KATKI ÇAĞRISI - 4. SAYI - MAYIS 2025

Feminist Politika - Asylum

 

Erkek akım formüllerde siyasetin kimin, neyi, ne kadar, ne zaman, nasıl aldığıyla ilgili olduğu söylenir. Gerçekten de böyledir; ama erkek-akım anlam dünyasında bu formül baskın olarak erkek-egemen bir çerçevede okunur, açıklanır ve uygulanır. Öte yandan, feminist teorisyenler ve aktivistler siyaset pratiğinin cinsiyetlendirilmiş hallerini ısrarla deşerler: Kaynakların tarifinin, dağıtılmasının, karar alma mekanizmalarının ve nihayetinde siyaset anlayışının eril aklın yükü altında kaldığını, bunun siyaset pratiğini erkeklerin oyun alanında sınırlandırdığını açığa çıkarırlar.

# Veri Seti İçeriği
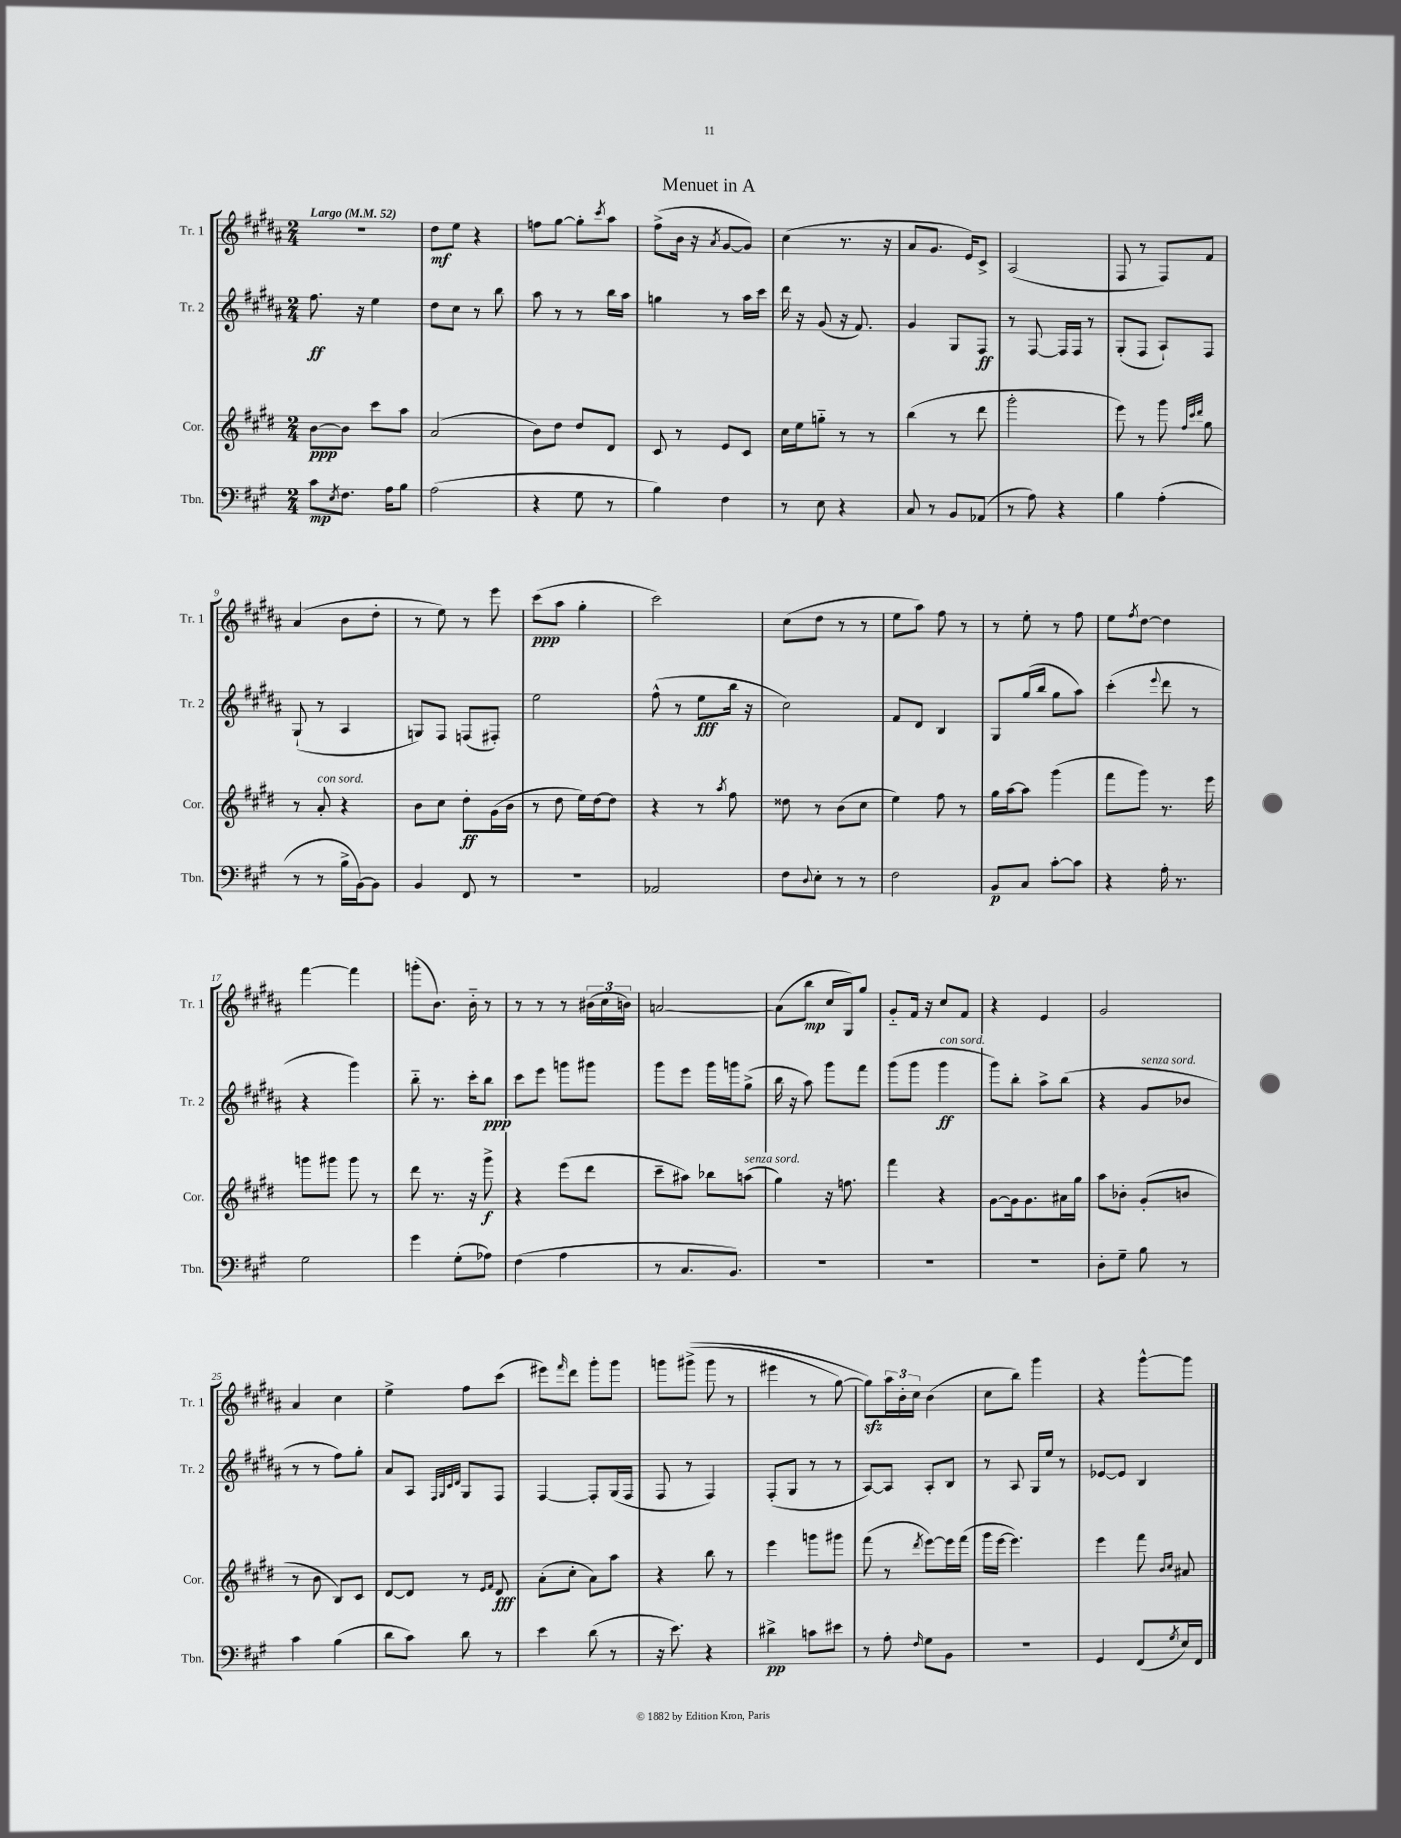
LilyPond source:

# Yazılı Soru
Feminist siyaset üzerine olan metne göre kaynakların tarifi, dağıtılması, karar alma mekanizmaları ve siyaset anlayışı neyin yükü altında kalmıştır?

# Alıştırmanın Cevabı
Eril aklın yükü altında kalmıştır.